• Page extract:
----------------
[llvm-dev] RFC: Introduce DW_OP_LLVM_memory to describe variables in memory with dbg.value

Wed Sep 6 17:01:38 PDT 2017

On Wed, Sep 6, 2017 at 2:01 PM Reid Kleckner <rnk at google.com> wrote:

> On Wed, Sep 6, 2017 at 10:01 AM, David Blaikie <dblaikie at gmail.com> wrote:
>
>> On Tue, Sep 5, 2017 at 1:00 PM Reid Kleckner via llvm-dev <
>> llvm-dev at lists.llvm.org> wrote:
>>
>>> LLVM SSA values obviously do not have an address that we can take and
>>> they don’t live in registers, so neither the default memory location model
>>> nor DW_OP_regN make sense for LLVM’s dbg.value. We could hypothetically
>>> repurpose DW_OP_stack_value to indicate that the SSA value passed to
>>> llvm.dbg.value *is* the variable’s value, and if the expression lacks
>>> DW_OP_stack_value, it must be a the address of the value. However, that is
>>> backwards incompatible and it seems like quite a stretch.
>>>
>>
>> Seems like a stretch in what sense? The backwards incompatibility is
>> certainly something to consider (though we went through that with
>> DW_OP_bit_piece too), but this seems like the design I'd go to first so I'd
>> like to better understand why it's not the path forward if there's some
>> more detail about that aspect of the design choice here.
>>
>> I guess you described this already, but talking it through for
>> myself/maybe others will find this useful:
>>
>> So since we don't have DW_OP_regN for LLVM registers, we could sort of
>> assume the implicit first value on the stack is a pseudo-OP_regN of the
>> LLVM SSA register.
----------------
• Stored data:
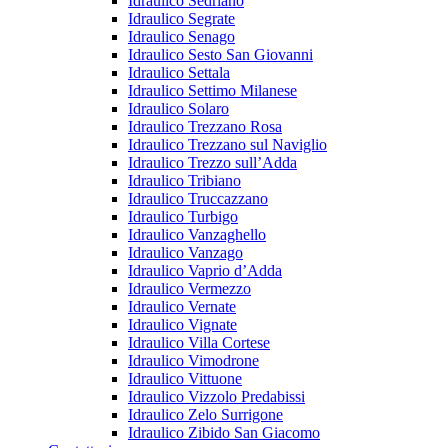
Idraulico Sedriano
Idraulico Segrate
Idraulico Senago
Idraulico Sesto San Giovanni
Idraulico Settala
Idraulico Settimo Milanese
Idraulico Solaro
Idraulico Trezzano Rosa
Idraulico Trezzano sul Naviglio
Idraulico Trezzo sull’Adda
Idraulico Tribiano
Idraulico Truccazzano
Idraulico Turbigo
Idraulico Vanzaghello
Idraulico Vanzago
Idraulico Vaprio d’Adda
Idraulico Vermezzo
Idraulico Vernate
Idraulico Vignate
Idraulico Villa Cortese
Idraulico Vimodrone
Idraulico Vittuone
Idraulico Vizzolo Predabissi
Idraulico Zelo Surrigone
Idraulico Zibido San Giacomo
----------------
• Written task 1: List every distinct operation name beginning with "DW_OP_" that appears in the llvm-dev thread.
• Written task 2: Reproduce word for word the passage of the llvm-dev thread starting with "On Wed, Sep 6, 2017 at 2:01" and going on through "quite a stretch.".

• Exercise output 1: DW_OP_LLVM_memory, DW_OP_regN, DW_OP_stack_value, DW_OP_bit_piece

• Exercise output 2:
On Wed, Sep 6, 2017 at 2:01 PM Reid Kleckner <rnk at google.com> wrote:

> On Wed, Sep 6, 2017 at 10:01 AM, David Blaikie <dblaikie at gmail.com> wrote:
>
>> On Tue, Sep 5, 2017 at 1:00 PM Reid Kleckner via llvm-dev <
>> llvm-dev at lists.llvm.org> wrote:
>>
>>> LLVM SSA values obviously do not have an address that we can take and
>>> they don’t live in registers, so neither the default memory location model
>>> nor DW_OP_regN make sense for LLVM’s dbg.value. We could hypothetically
>>> repurpose DW_OP_stack_value to indicate that the SSA value passed to
>>> llvm.dbg.value *is* the variable’s value, and if the expression lacks
>>> DW_OP_stack_value, it must be a the address of the value. However, that is
>>> backwards incompatible and it seems like quite a stretch.